First and foremost, however, you will need a rod holder to keep your rod secure and close if a fish happens to bites when you are paddling, while this will also help you avoid a tangled line.
Consider adding anchors and motors
Because canoes are among the most susceptible boats to wind and tipping, you may find battling a fish in them to be quite a challenge. If you are in a two-person canoe, your partner can paddle while you overpower the fish. However, if you’re out by yourself, it wouldn’t hurt if you’ve mastered the art of staying low and close to the center of the boat.
Another viable option would be to add a small motor to your floating friend, especially for square-back canoes. While it may be helpful in a river with a quick current, keep in mind that it may also scare the fish away so you should choose to employ it once you’re already battling one.
There are plenty of anchor systems available for purchase, even though experts say you can easily make your own.
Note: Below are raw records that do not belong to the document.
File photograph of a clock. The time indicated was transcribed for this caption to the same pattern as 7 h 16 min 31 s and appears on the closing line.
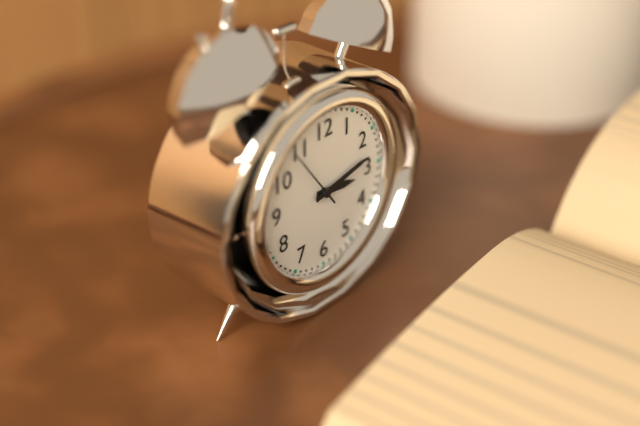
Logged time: 3 h 13 min 54 s
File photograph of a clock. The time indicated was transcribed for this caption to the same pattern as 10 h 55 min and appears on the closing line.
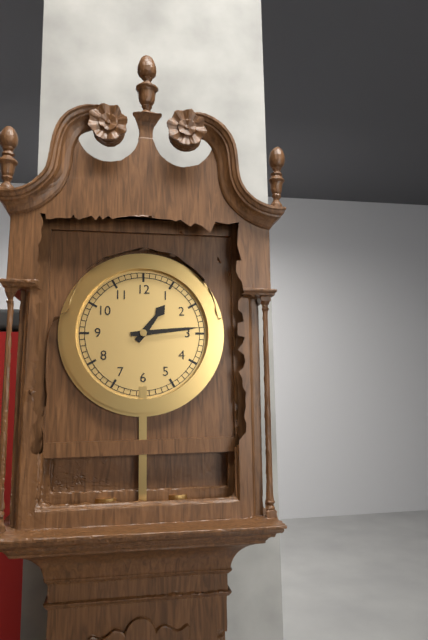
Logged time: 1 h 14 min
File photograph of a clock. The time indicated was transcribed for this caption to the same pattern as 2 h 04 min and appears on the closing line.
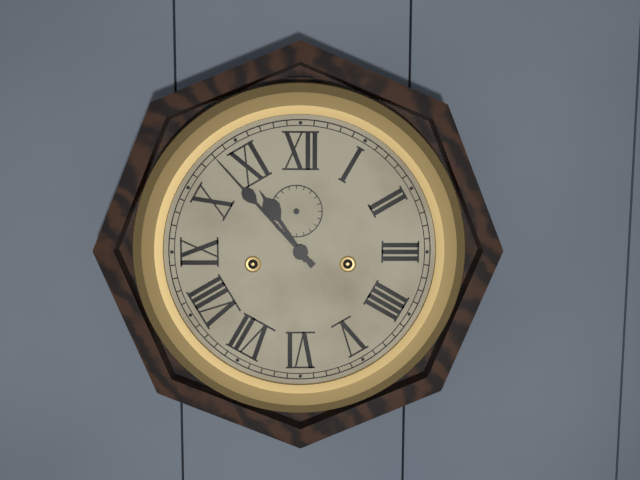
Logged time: 10 h 53 min
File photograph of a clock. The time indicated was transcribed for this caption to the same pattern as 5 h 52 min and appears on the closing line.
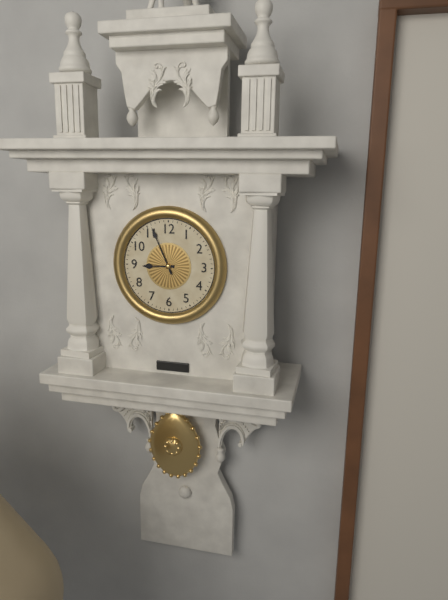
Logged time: 8 h 56 min
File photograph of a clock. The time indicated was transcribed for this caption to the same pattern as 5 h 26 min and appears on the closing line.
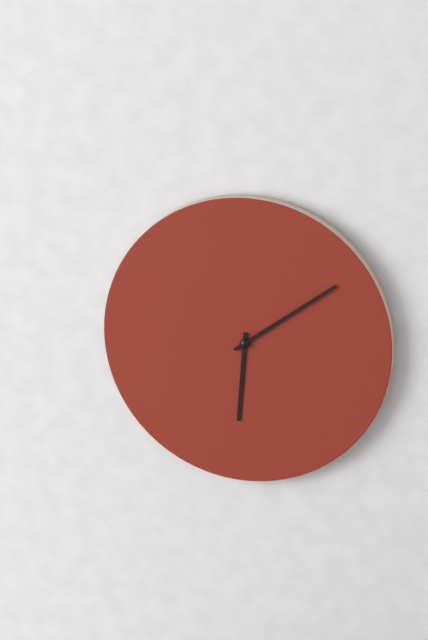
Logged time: 6 h 09 min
One of the more popular options for this is to use ash wood with anchor hardware and secure it to the handle on the stern.
Consider your comfort
Since fishing is all about patience and taking your time, you may find yours to run quite thin if you are uncomfortable in your vessel. Therefore, while comfortable seating may seem like a luxury to some, serious anglers know that it’s very important if you hope to be out for more than a couple of hours.
If your canoe was designed only with a bare bench, you should think about installing a cushioned backed seat. Since some fishers prefer to kneel, you may also consider getting some adhesive kneeling pads. If you’re into this, a carpet could also be a nice addition since it will also soundproof your canoe.